More Fed Follies: Why All Those “Jobs” Aren’t What They Are Cracked-Up To Be
Not surprisingly, after Friday’s 339,000 job gain for May they are gumming loudly again about the “strong” labor market and economy, even if 201,000 or 60% of this gain was in government, health and education and leisure and hospitality jobs.
We wonder, therefore, as to what is so strong about a labor market which is going backwards on the productivity front owing precisely to these kinds of low value-added jobs. In fact, the index of private sector labor productivity (black line) peaked in Q3 2020 and is now nearly -2% lower, even as the index of aggregate labor hours (purple line) has risen by nearly +10% during the same period.
In effect, the US economy is substituting low-skill labor for capital, which is the very opposite of the historic route to higher wealth and living standards.

◆ DATASET:

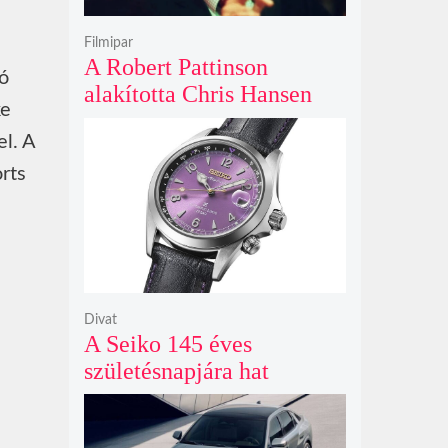
Filmipar
A Robert Pattinson
tó
alakította Chris Hansen
ke
sötét vadászatra indul a
el. A
Primetime előzetesében
rts
Divat
A Seiko 145 éves
születésnapjára hat
limitált kiadású Edo-lila
számlapos modellt hozott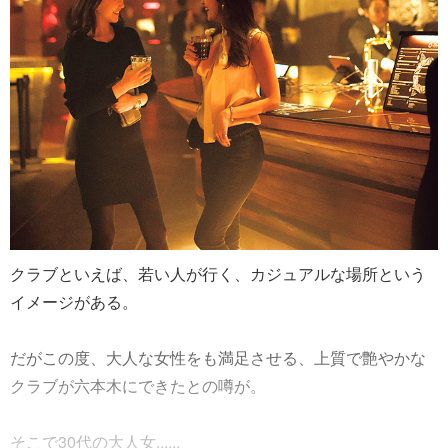
クラブといえば、若い人が行く、カジュアルな場所という
イメージがある。
だがこの度、大人な女性をも満足させる、上質で艶やかな
クラブが六本木にできたとの噂が。
そこで30代の大人女......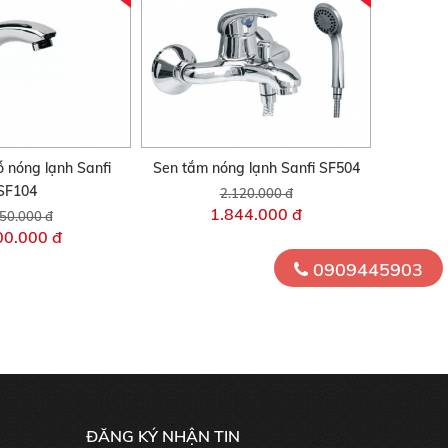
ỗ nóng lạnh Sanfi
Sen tắm nóng lạnh Sanfi SF504
SF104
2.120.000 đ
1.844.000 đ
50.000 đ
00.000 đ
0909445903
ĐĂNG KÝ NHẬN TIN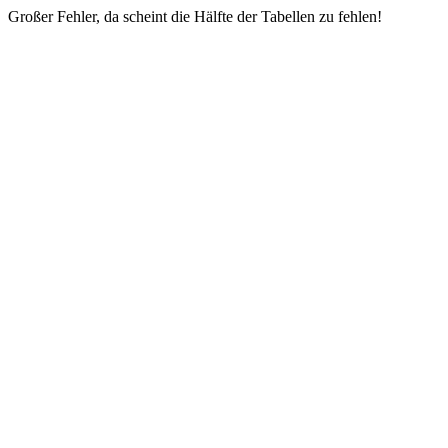
Großer Fehler, da scheint die Hälfte der Tabellen zu fehlen!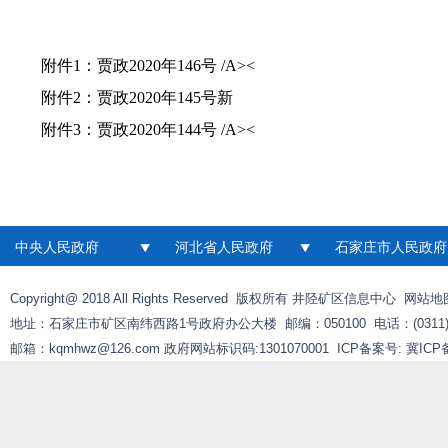
附件1：
贾政2020年146号 /A><
附件2：
贾政2020年145号新
附件3：
贾政2020年144号 /A><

◆ COMPLETE THE FOLLOWING:
A - List every figure in the commentary on the May jobs report that is given as a count of jobs or as a percentage.
B - According to the commentary on the May jobs report, when did the index of private sector labor productivity peak?
C - Resume the commentary on the May jobs report after its final sentence.

◆ RESULTS OF THE EXERCISE:
A -
339,000
201,000
60%
-2%
+10%

B - It peaked in Q3 2020.

C -
Index of Aggregate Hours Versus Labor Productivity Since Q3 2020
Then again, it is not actually clear as to how strong even the purely labor element is. For one thing, the May seasonal adjustment factors this year look suspiciously large compared to the past 12 years. There is actually no plausible reason for the elevated gray bars shown below—unless someone at the BLS was told to powder the pig.
Here are the May seasonal adjustment charts for eight major sectors of the labor market going back to 2011. Save for these seeming aberrations, the May jobs report would actually have been a dud.
Next, there is also the fact that the BLS publishes two separate jobs reports, which historically have tended to even out over time. But since March 2022 they have not been rising at even remotely the same pace.